Ami Manning: Proposition 1 and Measure 1 do nothing to address the housing crisis
By Ami Manning
I grew up in poverty and housing insecurity. My family lost our home in a fire when I was 12, and as an adult I have worked with people experiencing homelessness, mental illness and family violence crises for more than 20 years. Here’s what I know: Criminalizing poverty and homelessness do not reduce homelessness and do nothing to address the housing crisis in Spokane.
This election has high stakes for our community. Measure 1, a sales tax for criminal justice purposes (primarily building a jail), and Property 1, an anti-camping ban, center advertising efforts on making Spokane safer. The underlying outcome, however, is less about safety and more about a strategy to house people who are homeless by way of arresting them for having no place to live and ensuring there is enough jail space to keep them there. Jail is not an effective housing plan. It is the most expensive, traumatizing, and ineffective approach to housing and safety.
Compare the housing costs per night:
• Jail, $134 (local costs in 2021)
• Shelter with services, $71 (national average in 2015 for a single person)
• Transitional housing, $76 (national average in 2015 for a single person)
• Permanent supportive housing, $89 (national average in 2015 for a single room. Supportive Housing offers ongoing programming for those who need it in order to live in stability.)
• Section 8 voucher payment for a one bedroom, $33 (from Spokane Housing Authority)
It’s clear that more jail cells is the wrong choice.
On your ballot:
Proposition 1, a camping ban that purports to protect children. It pushes our houseless neighbors away from services and into camping in neighborhoods. It does not reduce homelessness. It criminalizes people for existing without housing.
Measure 1, a $1.7 billion blank check to build a new jail without a plan. The information we have been given implies all the services that this measure could do, but lacks any commitment to do them.
Vote no on Proposition 1. Vote no on Measure 1.
These ballot issues do not address the housing needs of Spokane. The vacancy rate in our city over the past nine years has been under 3%. We have been featured in the New York Times in an article entitled “The next affordable city is already too expensive.” Our rents have risen 85% from 2014. HUD has a one-bedroom fair market rent in 2014 as $546 and next year’s will be listed as $1,012. According to the Spokane Home Builder’s Association, we are not keeping up with the supply. Spokane is falling behind in building housing by thousands of units a year, while the rhetoric is saying that people are refusing to go into shelter. The truth is our shelter system and our housing availability do not have enough beds to serve those who are homeless.
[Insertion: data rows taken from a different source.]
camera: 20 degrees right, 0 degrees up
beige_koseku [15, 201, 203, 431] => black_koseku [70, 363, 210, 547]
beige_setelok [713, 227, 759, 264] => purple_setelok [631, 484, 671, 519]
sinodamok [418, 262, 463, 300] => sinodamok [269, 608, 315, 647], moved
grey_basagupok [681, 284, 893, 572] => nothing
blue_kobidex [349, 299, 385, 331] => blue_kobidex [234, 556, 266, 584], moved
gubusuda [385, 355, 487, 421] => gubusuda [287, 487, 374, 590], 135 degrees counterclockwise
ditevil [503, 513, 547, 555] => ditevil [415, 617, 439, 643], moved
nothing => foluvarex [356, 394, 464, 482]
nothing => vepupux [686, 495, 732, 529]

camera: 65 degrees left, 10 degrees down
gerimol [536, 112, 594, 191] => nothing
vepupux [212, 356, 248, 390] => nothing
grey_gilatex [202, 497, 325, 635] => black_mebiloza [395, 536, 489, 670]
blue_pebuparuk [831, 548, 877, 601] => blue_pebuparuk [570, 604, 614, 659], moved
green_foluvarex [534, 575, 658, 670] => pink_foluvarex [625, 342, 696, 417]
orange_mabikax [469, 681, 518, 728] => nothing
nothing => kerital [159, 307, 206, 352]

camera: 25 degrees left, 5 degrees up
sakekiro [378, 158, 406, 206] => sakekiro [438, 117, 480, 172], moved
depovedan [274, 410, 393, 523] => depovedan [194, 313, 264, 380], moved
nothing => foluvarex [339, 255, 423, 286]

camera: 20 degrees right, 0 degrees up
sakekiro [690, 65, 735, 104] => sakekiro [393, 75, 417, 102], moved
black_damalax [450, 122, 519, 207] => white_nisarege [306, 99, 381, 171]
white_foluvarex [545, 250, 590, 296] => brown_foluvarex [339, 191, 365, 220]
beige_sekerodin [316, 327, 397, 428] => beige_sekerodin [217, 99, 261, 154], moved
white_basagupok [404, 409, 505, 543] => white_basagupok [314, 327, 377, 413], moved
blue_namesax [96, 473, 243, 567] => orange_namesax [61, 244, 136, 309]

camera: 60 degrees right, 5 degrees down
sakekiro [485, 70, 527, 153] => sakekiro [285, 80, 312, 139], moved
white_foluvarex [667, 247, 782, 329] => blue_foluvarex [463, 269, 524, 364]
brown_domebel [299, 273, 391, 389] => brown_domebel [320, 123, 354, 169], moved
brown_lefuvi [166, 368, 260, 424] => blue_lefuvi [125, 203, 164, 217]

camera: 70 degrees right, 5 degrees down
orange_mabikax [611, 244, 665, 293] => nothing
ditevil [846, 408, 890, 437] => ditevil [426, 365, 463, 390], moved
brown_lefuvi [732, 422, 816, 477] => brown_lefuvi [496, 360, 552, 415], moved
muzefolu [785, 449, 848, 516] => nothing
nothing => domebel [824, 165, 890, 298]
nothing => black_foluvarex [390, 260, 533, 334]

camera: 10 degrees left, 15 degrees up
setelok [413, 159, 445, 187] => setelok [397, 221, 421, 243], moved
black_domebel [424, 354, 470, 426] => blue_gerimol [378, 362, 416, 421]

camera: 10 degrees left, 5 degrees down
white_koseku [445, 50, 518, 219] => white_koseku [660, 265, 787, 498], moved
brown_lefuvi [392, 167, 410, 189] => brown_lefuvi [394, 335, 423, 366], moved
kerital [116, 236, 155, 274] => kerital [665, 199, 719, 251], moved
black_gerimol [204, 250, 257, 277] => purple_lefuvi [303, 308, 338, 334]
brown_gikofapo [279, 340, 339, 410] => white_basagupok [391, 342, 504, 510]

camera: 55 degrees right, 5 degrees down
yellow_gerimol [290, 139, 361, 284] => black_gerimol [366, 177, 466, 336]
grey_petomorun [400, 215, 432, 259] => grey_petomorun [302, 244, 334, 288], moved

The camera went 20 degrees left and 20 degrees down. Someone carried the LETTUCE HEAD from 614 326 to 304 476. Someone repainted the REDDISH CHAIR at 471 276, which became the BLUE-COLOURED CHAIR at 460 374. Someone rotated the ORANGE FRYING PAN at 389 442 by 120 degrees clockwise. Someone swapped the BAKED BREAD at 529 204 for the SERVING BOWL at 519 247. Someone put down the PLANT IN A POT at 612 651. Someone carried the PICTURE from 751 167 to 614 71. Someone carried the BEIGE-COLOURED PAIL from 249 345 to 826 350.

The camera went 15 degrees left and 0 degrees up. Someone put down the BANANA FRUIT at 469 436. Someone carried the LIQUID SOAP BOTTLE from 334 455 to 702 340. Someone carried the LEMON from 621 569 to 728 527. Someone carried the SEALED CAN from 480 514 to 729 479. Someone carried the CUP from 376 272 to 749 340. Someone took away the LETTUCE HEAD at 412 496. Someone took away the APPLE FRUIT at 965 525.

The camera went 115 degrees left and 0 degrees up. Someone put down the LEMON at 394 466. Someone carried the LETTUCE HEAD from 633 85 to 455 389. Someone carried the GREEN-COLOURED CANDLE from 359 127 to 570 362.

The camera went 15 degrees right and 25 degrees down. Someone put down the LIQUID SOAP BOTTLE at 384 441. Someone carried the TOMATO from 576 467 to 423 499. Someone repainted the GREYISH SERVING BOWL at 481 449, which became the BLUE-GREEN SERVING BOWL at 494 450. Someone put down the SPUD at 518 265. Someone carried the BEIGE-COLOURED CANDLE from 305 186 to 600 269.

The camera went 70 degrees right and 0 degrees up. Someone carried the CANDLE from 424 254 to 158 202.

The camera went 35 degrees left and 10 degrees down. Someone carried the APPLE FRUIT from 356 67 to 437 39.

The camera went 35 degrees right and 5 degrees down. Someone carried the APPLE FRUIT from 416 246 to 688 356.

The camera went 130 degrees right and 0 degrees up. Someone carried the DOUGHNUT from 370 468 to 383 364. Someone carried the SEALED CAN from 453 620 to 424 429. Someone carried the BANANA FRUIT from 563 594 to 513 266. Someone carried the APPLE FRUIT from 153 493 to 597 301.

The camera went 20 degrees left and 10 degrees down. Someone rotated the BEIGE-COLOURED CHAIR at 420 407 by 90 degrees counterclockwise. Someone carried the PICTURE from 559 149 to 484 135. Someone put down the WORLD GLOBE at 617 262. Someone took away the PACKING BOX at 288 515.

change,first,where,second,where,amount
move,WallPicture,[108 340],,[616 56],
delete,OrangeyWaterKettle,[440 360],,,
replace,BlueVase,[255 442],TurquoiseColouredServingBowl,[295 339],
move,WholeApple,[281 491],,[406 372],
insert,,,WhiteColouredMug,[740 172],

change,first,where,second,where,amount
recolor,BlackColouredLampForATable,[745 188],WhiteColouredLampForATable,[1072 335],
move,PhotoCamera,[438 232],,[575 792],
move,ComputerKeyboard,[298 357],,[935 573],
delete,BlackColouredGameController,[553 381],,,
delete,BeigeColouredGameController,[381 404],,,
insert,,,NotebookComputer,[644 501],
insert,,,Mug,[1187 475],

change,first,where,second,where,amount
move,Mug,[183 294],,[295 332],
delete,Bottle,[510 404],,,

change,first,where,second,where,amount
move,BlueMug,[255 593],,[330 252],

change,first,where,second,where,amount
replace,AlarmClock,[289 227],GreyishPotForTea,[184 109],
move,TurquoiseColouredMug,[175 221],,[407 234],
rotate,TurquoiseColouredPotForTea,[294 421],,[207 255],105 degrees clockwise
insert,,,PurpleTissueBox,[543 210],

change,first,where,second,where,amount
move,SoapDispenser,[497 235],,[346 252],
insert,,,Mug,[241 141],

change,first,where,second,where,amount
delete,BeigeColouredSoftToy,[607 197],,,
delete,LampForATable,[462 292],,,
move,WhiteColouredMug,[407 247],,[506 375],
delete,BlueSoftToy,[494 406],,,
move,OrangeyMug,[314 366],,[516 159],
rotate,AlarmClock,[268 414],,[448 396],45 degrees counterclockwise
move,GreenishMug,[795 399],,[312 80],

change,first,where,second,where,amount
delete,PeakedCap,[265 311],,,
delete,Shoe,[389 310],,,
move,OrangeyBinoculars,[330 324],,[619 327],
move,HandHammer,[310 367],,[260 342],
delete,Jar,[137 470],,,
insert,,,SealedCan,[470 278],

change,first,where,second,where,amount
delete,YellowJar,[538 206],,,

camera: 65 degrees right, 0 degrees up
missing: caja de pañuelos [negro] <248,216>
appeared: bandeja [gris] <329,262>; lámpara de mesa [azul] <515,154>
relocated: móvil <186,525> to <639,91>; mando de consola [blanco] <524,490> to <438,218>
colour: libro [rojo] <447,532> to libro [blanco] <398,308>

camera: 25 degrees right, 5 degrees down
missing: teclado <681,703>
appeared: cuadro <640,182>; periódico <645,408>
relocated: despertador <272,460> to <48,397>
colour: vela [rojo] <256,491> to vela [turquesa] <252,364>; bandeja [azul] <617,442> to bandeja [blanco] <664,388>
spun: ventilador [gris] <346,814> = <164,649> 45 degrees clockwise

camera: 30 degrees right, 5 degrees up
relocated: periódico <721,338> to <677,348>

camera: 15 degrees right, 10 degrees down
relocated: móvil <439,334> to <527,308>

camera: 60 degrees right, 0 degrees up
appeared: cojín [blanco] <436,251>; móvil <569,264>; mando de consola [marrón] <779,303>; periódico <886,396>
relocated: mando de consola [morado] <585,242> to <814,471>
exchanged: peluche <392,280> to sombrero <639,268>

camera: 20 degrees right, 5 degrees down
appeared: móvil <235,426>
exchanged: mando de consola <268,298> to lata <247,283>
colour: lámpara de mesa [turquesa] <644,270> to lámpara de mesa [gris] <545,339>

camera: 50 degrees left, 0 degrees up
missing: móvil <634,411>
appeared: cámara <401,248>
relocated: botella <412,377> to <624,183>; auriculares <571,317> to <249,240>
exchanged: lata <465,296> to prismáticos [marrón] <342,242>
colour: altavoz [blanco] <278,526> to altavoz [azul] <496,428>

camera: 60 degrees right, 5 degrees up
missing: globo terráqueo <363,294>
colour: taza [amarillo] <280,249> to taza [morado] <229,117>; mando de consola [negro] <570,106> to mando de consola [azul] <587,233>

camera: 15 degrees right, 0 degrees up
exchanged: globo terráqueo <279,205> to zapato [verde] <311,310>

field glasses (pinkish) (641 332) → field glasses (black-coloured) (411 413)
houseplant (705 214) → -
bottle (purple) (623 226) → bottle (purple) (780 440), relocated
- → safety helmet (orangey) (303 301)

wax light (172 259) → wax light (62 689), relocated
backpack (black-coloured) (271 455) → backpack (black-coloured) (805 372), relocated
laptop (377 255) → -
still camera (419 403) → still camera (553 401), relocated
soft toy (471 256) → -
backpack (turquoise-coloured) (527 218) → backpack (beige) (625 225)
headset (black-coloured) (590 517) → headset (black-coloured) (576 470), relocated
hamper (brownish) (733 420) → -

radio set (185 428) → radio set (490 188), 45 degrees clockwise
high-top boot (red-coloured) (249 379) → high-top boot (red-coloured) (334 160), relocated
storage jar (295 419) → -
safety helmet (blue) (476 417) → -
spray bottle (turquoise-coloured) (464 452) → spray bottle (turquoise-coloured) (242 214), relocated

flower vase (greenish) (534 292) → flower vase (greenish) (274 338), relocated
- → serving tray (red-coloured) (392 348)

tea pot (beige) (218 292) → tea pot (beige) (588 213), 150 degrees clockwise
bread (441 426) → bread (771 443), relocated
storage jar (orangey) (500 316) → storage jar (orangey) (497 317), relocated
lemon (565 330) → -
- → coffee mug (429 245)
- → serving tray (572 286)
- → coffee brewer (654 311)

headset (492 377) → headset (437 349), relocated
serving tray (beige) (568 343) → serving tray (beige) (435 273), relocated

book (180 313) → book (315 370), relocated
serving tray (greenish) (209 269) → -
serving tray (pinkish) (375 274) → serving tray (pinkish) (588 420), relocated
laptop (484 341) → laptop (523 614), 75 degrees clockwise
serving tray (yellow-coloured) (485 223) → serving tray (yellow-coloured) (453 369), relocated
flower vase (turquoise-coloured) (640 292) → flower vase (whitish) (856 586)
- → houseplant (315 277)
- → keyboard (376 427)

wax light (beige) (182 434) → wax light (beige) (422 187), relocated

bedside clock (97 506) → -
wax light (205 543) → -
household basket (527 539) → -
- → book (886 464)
In my years working with people in crisis, I witnessed the reality that people can experience stability and growth. This begins with housing. After the fire, my family found housing and put our lives back together because of community support. It was because our community wrapped their arms around us that my family was able to quickly find and obtain housing. This was also possible because housing was available. Housing is becoming less available, and affordable housing is increasingly rare.
On Oct. 27, on the Shelter Me Spokane app, there were 75 beds. The Point in Time Count (an annual count of the houseless in our community conducted in January) indicates 3,000 people need shelter. Mental health and substance use treatment programs are overwhelmingly full and inaccessible.
We need housing, not jail. We need adequate mental health and substance use treatment. We need to address our city’s unaffordability crisis. Let’s work together in our community to address our growing city’s needs.
Ami Manning has worked in housing and homeless services for the past 22 years, currently at the ROW project at Spokane Low Income Housing Consortium. She serves on the Governor’s Affordable Housing Advisory Board and volunteers with the Spokane Alliance’s Housing Equity Action Research Team. She lives in West Central with her family.